勿論、花の顔はもっと赤くなり――孟徳はその日、それ以上林檎を口にすることはできなかった。



* * *



「……ああ、丞相。これは、城下からの報告なのですが」
数日後。
政務の最中、許都の情勢についての報告をしていた文若が、なにげない風に口を開いた。
「この間献上された果実が、許都で大いに売れているそうで」
「……?」
たかが一作物の売れ行きをわざわざ報告するとは何事か。
不思議そうに先を促した孟徳の前で、文若は真面目腐った顔で続けた。
「なんでも、兎の形に切った食べ方が、『花兎の果実』として人気を誇っているとか……」
実は私も、この間頂いたのですがね。
誰からとは言わず、僅かに笑みさえ浮かべて付け加える。
そんな文若の言葉を最後まで聞かずに、孟徳は執務室を飛び出した。
俺はあれ以来食べさせてもらってないのに、という呪詛の声が聞こえたような気がするが、まあ、空耳だろう。

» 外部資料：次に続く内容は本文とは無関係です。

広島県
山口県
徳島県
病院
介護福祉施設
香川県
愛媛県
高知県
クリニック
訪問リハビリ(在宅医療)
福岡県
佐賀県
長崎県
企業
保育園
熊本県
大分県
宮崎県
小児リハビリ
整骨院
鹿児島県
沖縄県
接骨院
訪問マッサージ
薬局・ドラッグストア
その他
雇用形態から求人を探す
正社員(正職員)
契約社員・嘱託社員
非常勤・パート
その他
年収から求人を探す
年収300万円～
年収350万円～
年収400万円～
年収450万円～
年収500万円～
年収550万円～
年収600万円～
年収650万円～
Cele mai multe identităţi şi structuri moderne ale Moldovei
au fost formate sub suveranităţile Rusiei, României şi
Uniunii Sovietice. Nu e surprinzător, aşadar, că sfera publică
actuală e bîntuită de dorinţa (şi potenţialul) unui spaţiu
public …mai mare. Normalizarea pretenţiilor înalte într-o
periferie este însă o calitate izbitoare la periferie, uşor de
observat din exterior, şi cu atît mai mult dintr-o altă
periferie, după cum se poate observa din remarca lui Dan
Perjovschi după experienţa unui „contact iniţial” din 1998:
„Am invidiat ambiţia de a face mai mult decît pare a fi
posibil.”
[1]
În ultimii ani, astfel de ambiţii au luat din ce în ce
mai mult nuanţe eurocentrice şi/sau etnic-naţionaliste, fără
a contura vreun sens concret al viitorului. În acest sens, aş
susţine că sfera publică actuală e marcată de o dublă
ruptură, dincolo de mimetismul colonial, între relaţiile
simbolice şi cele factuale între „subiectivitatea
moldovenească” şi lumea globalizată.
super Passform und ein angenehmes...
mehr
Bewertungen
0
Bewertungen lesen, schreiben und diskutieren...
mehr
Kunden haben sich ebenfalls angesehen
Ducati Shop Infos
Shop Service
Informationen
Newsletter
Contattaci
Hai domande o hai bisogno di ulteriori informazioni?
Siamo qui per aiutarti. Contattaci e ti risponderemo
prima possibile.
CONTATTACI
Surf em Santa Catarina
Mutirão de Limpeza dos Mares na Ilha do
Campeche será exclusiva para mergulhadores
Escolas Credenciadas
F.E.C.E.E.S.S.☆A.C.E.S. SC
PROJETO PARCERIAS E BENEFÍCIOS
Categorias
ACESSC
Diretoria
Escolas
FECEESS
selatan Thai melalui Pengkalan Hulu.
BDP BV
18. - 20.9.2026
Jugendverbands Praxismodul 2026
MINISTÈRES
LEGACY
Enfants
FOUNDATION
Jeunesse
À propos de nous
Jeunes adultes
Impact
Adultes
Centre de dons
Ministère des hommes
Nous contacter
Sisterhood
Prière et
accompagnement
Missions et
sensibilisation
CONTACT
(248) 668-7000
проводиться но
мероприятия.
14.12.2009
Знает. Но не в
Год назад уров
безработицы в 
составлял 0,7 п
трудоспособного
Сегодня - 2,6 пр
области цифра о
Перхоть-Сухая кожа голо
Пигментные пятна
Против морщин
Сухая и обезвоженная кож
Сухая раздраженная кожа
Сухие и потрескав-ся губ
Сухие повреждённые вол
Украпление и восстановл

「……丞相、まだ仕事が残っているのですが? ……聞いていないということで、こちらで処理しますね」
「……お前もいい性格になってきたな、文若……」

書簡をまとめながらの文若の言葉に、孟徳の脇で控えていた元譲が溜息をつく。
今頃愛しの軍師に向かって兎林檎を強請っているであろう主の姿を思い浮かべ、二人は楽しげに笑ったのだった。